*** DATA TO PROCESS ***

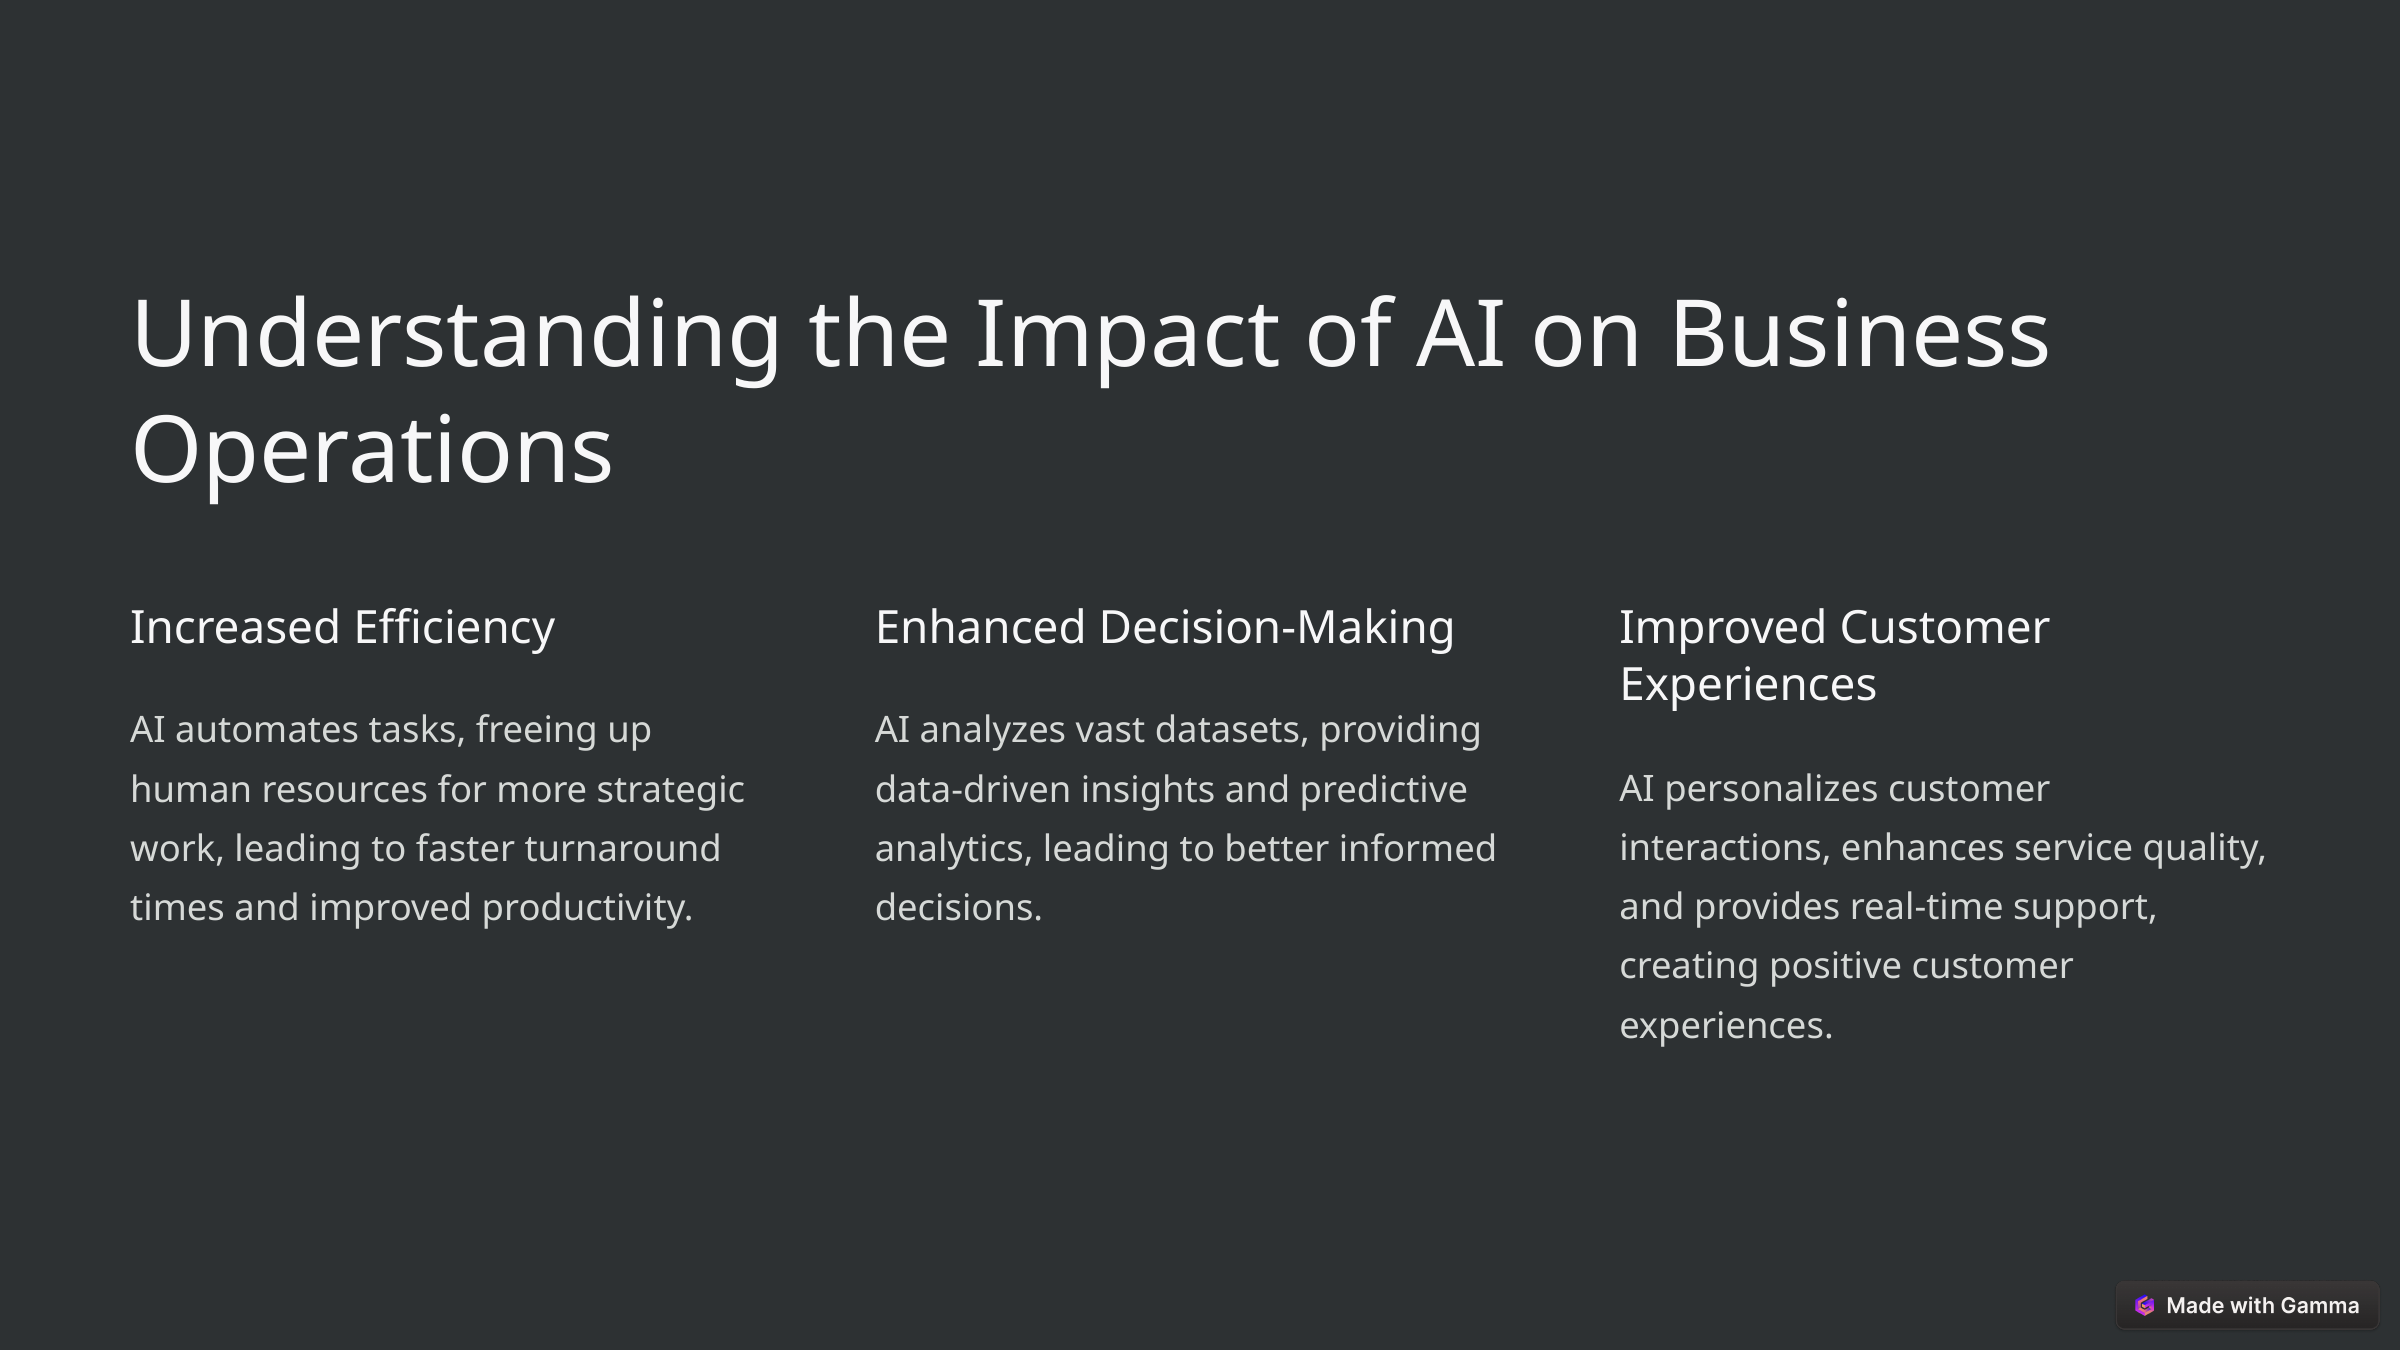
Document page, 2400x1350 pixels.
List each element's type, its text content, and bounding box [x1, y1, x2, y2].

text_box AI personalizes customer interactions, enhances service quality, and provides real-time support, creating positive customer experiences. [1619, 748, 2272, 1047]
text_box Enhanced Decision-Making [874, 595, 1475, 654]
text_box AI automates tasks, freeing up human resources for more strategic work, leading to faster turnaround times and improved productivity. [130, 690, 783, 929]
picture [2106, 1271, 2389, 1339]
text_box Increased Efficiency [130, 595, 596, 654]
text_box Improved Customer Experiences [1619, 595, 2272, 712]
text_box Understanding the Impact of AI on Business Operations [130, 269, 2270, 503]
text_box AI analyzes vast datasets, providing data-driven insights and predictive analytics, leading to better informed decisions. [874, 690, 1528, 929]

***

● **YOUR OBJECTIVE**: Reproduce every record in full. Leave out the images.

● **ANSWER TO THE EXERCISE**:
Document page, 2400x1350 pixels.
List each element's type, its text content, and bounding box [x1, y1, x2, y2].

text_box AI personalizes customer interactions, enhances service quality, and provides real-time support, creating positive customer experiences. [1619, 748, 2272, 1047]
text_box Enhanced Decision-Making [874, 595, 1475, 654]
text_box AI automates tasks, freeing up human resources for more strategic work, leading to faster turnaround times and improved productivity. [130, 690, 783, 929]
picture [2106, 1271, 2389, 1339]
text_box Increased Efficiency [130, 595, 596, 654]
text_box Improved Customer Experiences [1619, 595, 2272, 712]
text_box Understanding the Impact of AI on Business Operations [130, 269, 2270, 503]
text_box AI analyzes vast datasets, providing data-driven insights and predictive analytics, leading to better informed decisions. [874, 690, 1528, 929]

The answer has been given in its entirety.